Personal information
- Full name: Carlos Pomares Rayo
- Date of birth: 5 December 1992 (age 33)
- Place of birth: Valencia, Spain
- Height: 1.82 m (6 ft 0 in)
- Position: Left-back

Youth career
- Malvarrosa
- Alboraya
- 2009–2012: Sheffield United

Senior career*
- Years: Team / Apps / (Gls)
- 2012–2014: Huracán / 31 / (0)
- 2014–2015: Levante B / 35 / (4)
- 2015–2016: Barakaldo / 32 / (1)
- 2016–2018: Lorca / 74 / (2)
- 2018–2019: Extremadura / 30 / (1)
- 2019–2020: Alcorcón / 26 / (2)
- 2020–2022: Tenerife / 54 / (3)
- 2022–2025: Oviedo / 56 / (0)
- 2025–2026: Zaragoza / 17 / (0)

= Carlos Pomares =

Spanish footballer

Carlos Pomares Rayo (born 5 December 1992) is a Spanish professional footballer who plays as a left back.

==Career==
Born in Valencia, Pomares left Alboraya UD in June 2009 after agreeing to a three-year deal with Sheffield United. After failing to make the breakthrough to the first team, he returned to his home country on 16 August 2012 after signing for Segunda División B side Huracán Valencia CF.

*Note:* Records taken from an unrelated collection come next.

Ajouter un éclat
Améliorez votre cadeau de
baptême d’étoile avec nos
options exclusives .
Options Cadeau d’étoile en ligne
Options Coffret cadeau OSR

Pomares only made his senior debut on 4 January 2013, coming on as a late substitute for José Luis Capdevila in a 2–1 home win against CF Badalona. He scored his first goal on 1 June, netting the second in a 3–0 home win against Lucena CF which ensured his team's qualification to the following round of the play-offs.

On 5 June 2014 Pomares moved to Levante UD, being assigned to the reserves in Tercera División. On 17 July of the following year he joined third-tier club Barakaldo CF, and was an ever-present figure during the season.

On 16 July 2016, Pomares signed with fellow third-division side Lorca FC. An undisputed starter, he contributed with 36 appearances (play-offs included) and one goal as his side achieved promotion to Segunda División for the first time ever.

Pomares made his professional debut on 18 August 2017, starting in a 2–0 home win against Cultural y Deportiva Leonesa. He scored his first goal the following 19 May, netting his team's only in a 1–5 home loss against Real Valladolid.

On 7 August 2018, after Lorca's relegation, Pomares signed a two-year deal with Extremadura UD still in the second division. Roughly one year later, he terminated his contract with the club, and subsequently signed a one-year deal with fellow league team AD Alcorcón.

On 16 August 2020, Pomares signed a two-year contract with CD Tenerife. On 7 July 2022, he moved to fellow second division side Real Oviedo also on a two-year deal.

On 29 July 2025, after contributed with 27 appearances overall during the season as the Asturians achieved promotion to La Liga, Pomares was released from the club. Two days later, he moved to Real Zaragoza in the second division on a one-year deal.